In support of his position that authentication features are limited to symbols found on identification documents, Sardariani points to the conference report explaining the purpose of the SAFE ID Act, Pub.L. No. 108–21, § 607, 117 Stat. 650, 689–91 (2003). The proposed statute was described as “addressing the growing trade in illicit authentication feature[s] for IDs.” H.R. Conf. Rep. 108–66, reprinted in 2003 U.S.C.C.A.N. 683, 702. Yet the statute as enacted was written more broadly than that language in the conference report suggests.

“Absent a clearly expressed legislative intention to the contrary, [the language of the statute] must ordinarily be regarded as conclusive.” Consumer Prod. Safety Comm'n. v. GTE Sylvania, Inc., 447 U.S. 102, 108 (1980). The conference report refers to the growing trade in fake identification documents as the motivation for proposing the SAFE ID Act, but it does not explicitly limit the act's application to identification documents, and thus it does not override the plain meaning of the statutory text. We “must presume that a legislature says in a statute what it means and means in a statute what it says there.” Conn. Nat'l Bank v. Germain, 503 U.S. 249, 253–54 (1992). The statute itself does not limit the definition of authentication features to those used on identification documents, and we must not either.

Sardariani used forged notary seals in furtherance of the crime: he used them to convince the county recorder's office that the signatures on the falsified documents were genuine. Those forged signatures were means of identification under 18 U.S.C. § 1028(d)(7). See Blixt, 548 F.3d at 886–88. The notary seals were, therefore, authentication features applied to means of identification—features which the country recorder's office used “to determine if the document is counterfeit, altered, or otherwise falsified.” 18 U.S.C. § 1028(d)(1). Sardariani's use of notary seals to authenticate forged signatures was the use of an authentication feature as defined in § 1028(d)(1). In calculating the advisory guidelines range in this case, the district court correctly applied an enhancement for use of an authentication feature under Sentencing Guidelines § 2B 1. 1(b)(1 1)(A)(ii) (formerly § 2B1.1(b)(10)(B)(ii)).

AFFIRMED.

FOOTNOTES

1.  Sardariani presents other challenges to his sentence that are resolved in a memorandum disposition filed together with this opinion.

2.  The Government argues that the plain error standard should apply because Sardariani did not present his objection to the district court. We need not resolve that argument because the outcome of our analysis does not depend on the standard of review.

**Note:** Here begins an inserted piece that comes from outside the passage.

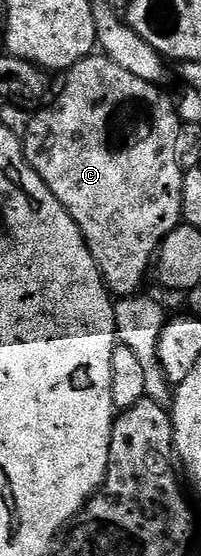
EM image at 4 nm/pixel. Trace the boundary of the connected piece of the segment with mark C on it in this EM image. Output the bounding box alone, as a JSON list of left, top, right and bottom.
[23,53,185,297]

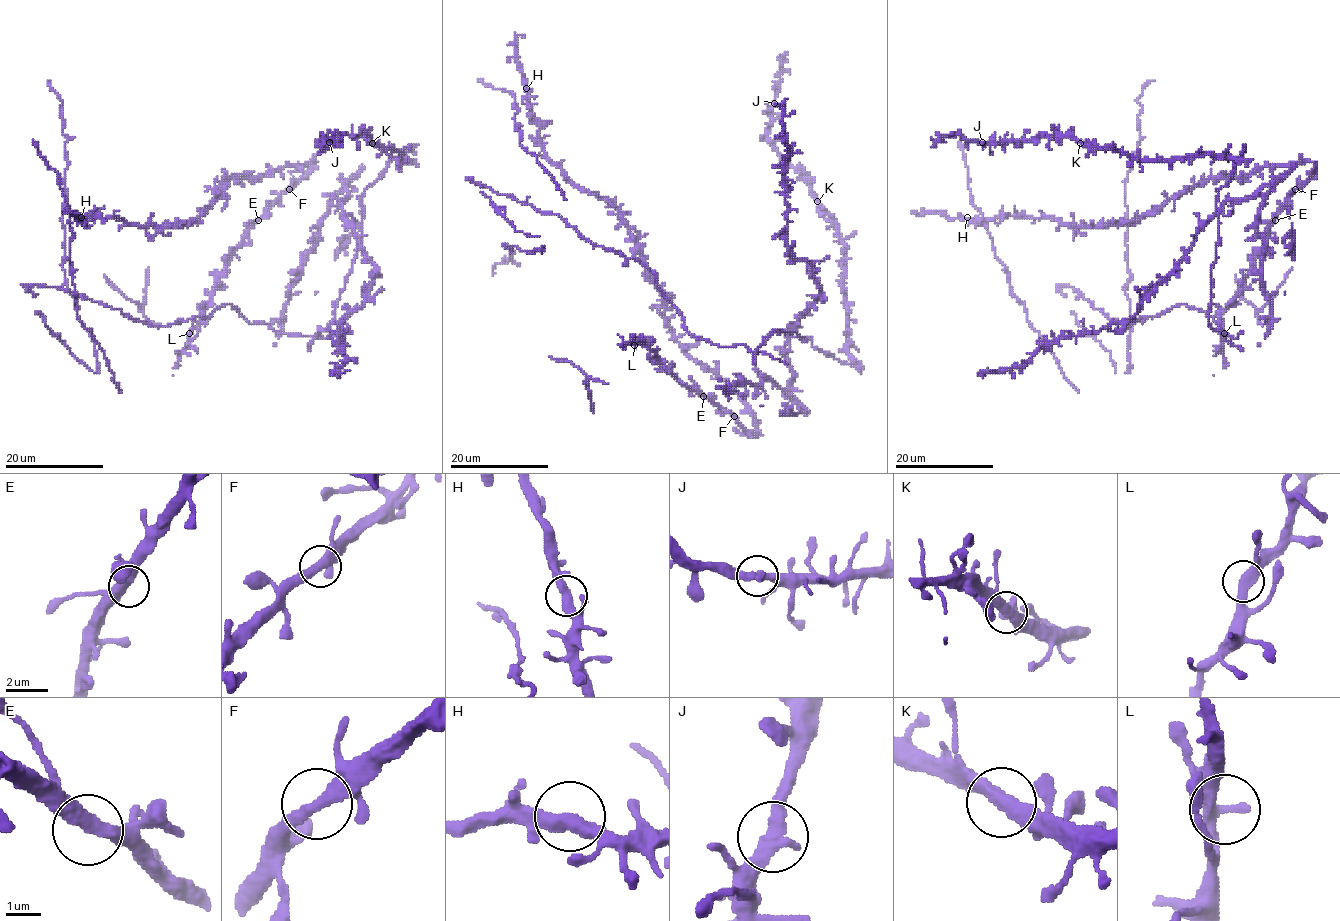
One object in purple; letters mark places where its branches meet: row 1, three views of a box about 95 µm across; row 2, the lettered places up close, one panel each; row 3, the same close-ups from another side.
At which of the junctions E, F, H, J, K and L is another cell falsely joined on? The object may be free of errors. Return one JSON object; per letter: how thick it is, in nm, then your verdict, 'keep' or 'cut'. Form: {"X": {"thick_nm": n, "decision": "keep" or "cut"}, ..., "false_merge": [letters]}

3.  The full text reads:“If the offense involved (A) the possession or use of any (i) device-making equipment, or (ii) authentication feature; (B) the production or trafficking of any (i) unauthorized access device or counterfeit access device, or (ii) authentication feature; or (C)(i) the unauthorized transfer or use of any means of identification unlawfully to produce or obtain any other means of identification, or (ii) the possession of 5 or more means of identification that unlawfully were produced from, or obtained by the use of, another means of identification, increase by 2 levels. If the resulting offense level is less than level 12, increase to level 12.” U.S.S.G. § 2131.1(b)(11).

4.  The full text reads:“[T]he term ‘authentication feature’ means any hologram, watermark, certification, symbol, code, image, sequence of numbers or letters, or other feature that either individually or in combination with another feature is used by the issuing authority on an identification document, document-making implement, or means of identification to determine if the document is counterfeit, altered, or otherwise falsified[.]” 18 U.S.C. § 1028(d)(1).

5.  The full text reads:“[T]he term ‘issuing authority’—(A) means any governmental entity or agency that is authorized to issue identification documents, means of identification, or authentication features; and(B) includes the United States Government, a State, a political subdivision of a State, a sponsoring entity of an event designated by the President as a special event of national significance, a foreign government, a political subdivision of a foreign government, or an international government or quasi-governmental organization[.]” 18 U.S.C. § 1028(d)(6).